Perhaps these were the thoughts of the magpie that attacked me while I was out cycling a couple of weeks ago in Brisbane, Australia. Springtime in Queensland is known locally as a time when territorial birds can swoop, sometimes viciously attacking people. Butcher birds, miners, magpies, they all have their various tactics. This spring I’ve had a few close calls, but this one gave me one hell of a fright and slightly broke skin on my left ear (I have photographic evidence, but it’s pretty unimpressive).
Brisbane City Council signs warn people about swooping birds during spring time
This incident made me think further about people and nature. We often collide with each other. Bees sting. Mosquitoes bite. Sharks attack. Cyclones ravish. Torrential rains devastate. Not to mention all the things we do to nature. More often than not, we are in nature’s way, oblivious to the consequences of our actions. Nature has a way of trying to make us realise that we can’t control everything. That our interactions with it can cause self inflicting wounds. It seems to be constantly giving us signs that it is stressed out and unbalanced.
But what about those more subtle signals that don’t affect us physically or don’t cause us direct economic damage? Those gradual changes in nature that we implicit in, that are becoming increasingly well known and documented? Like the decline of insect populations, most likely caused by our overuse of pesticides and habitat destruction, which could have disastrous flow on effects to our ability to feed ourselves globally. That is, our whole way of life. Or the impact we are having on our global climate system which is already having noticeable impacts on both people and nature alike.

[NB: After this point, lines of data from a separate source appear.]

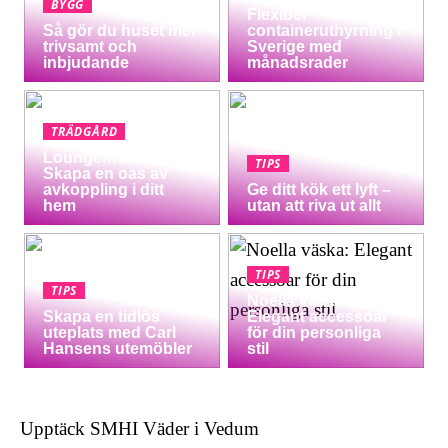
BYGG
Flexibel
Så gör du huset mer
containeruthyrning i
trivsamt och
Sverige med
inbjudande
månadsrader
TRÄDGÅRD
Loungemöbler:
TIPS
Skapa en oas av
avkoppling i ditt
Ge ditt kök ett lyft –
hem
utan att riva ut allt
TIPS
TIPS
Noella väska:
Skapa en tidlös
Elegant accessoar
uteplats med Carl
för din personliga
Hansens utemöbler
stil
Upptäck SMHI Väder i Vedum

Do we need a strong knock to the head to actually realise the impact we are having on the global ecosystem? What will it take us to realise the strength of the thread which binds us and nature together? Being attacked by a magpie made me realise that we can’t escape interacting with the natural world, even when we don’t have bad intentions. But I do wonder, what other messages is nature trying to tell us? And what will it take for us to start listening?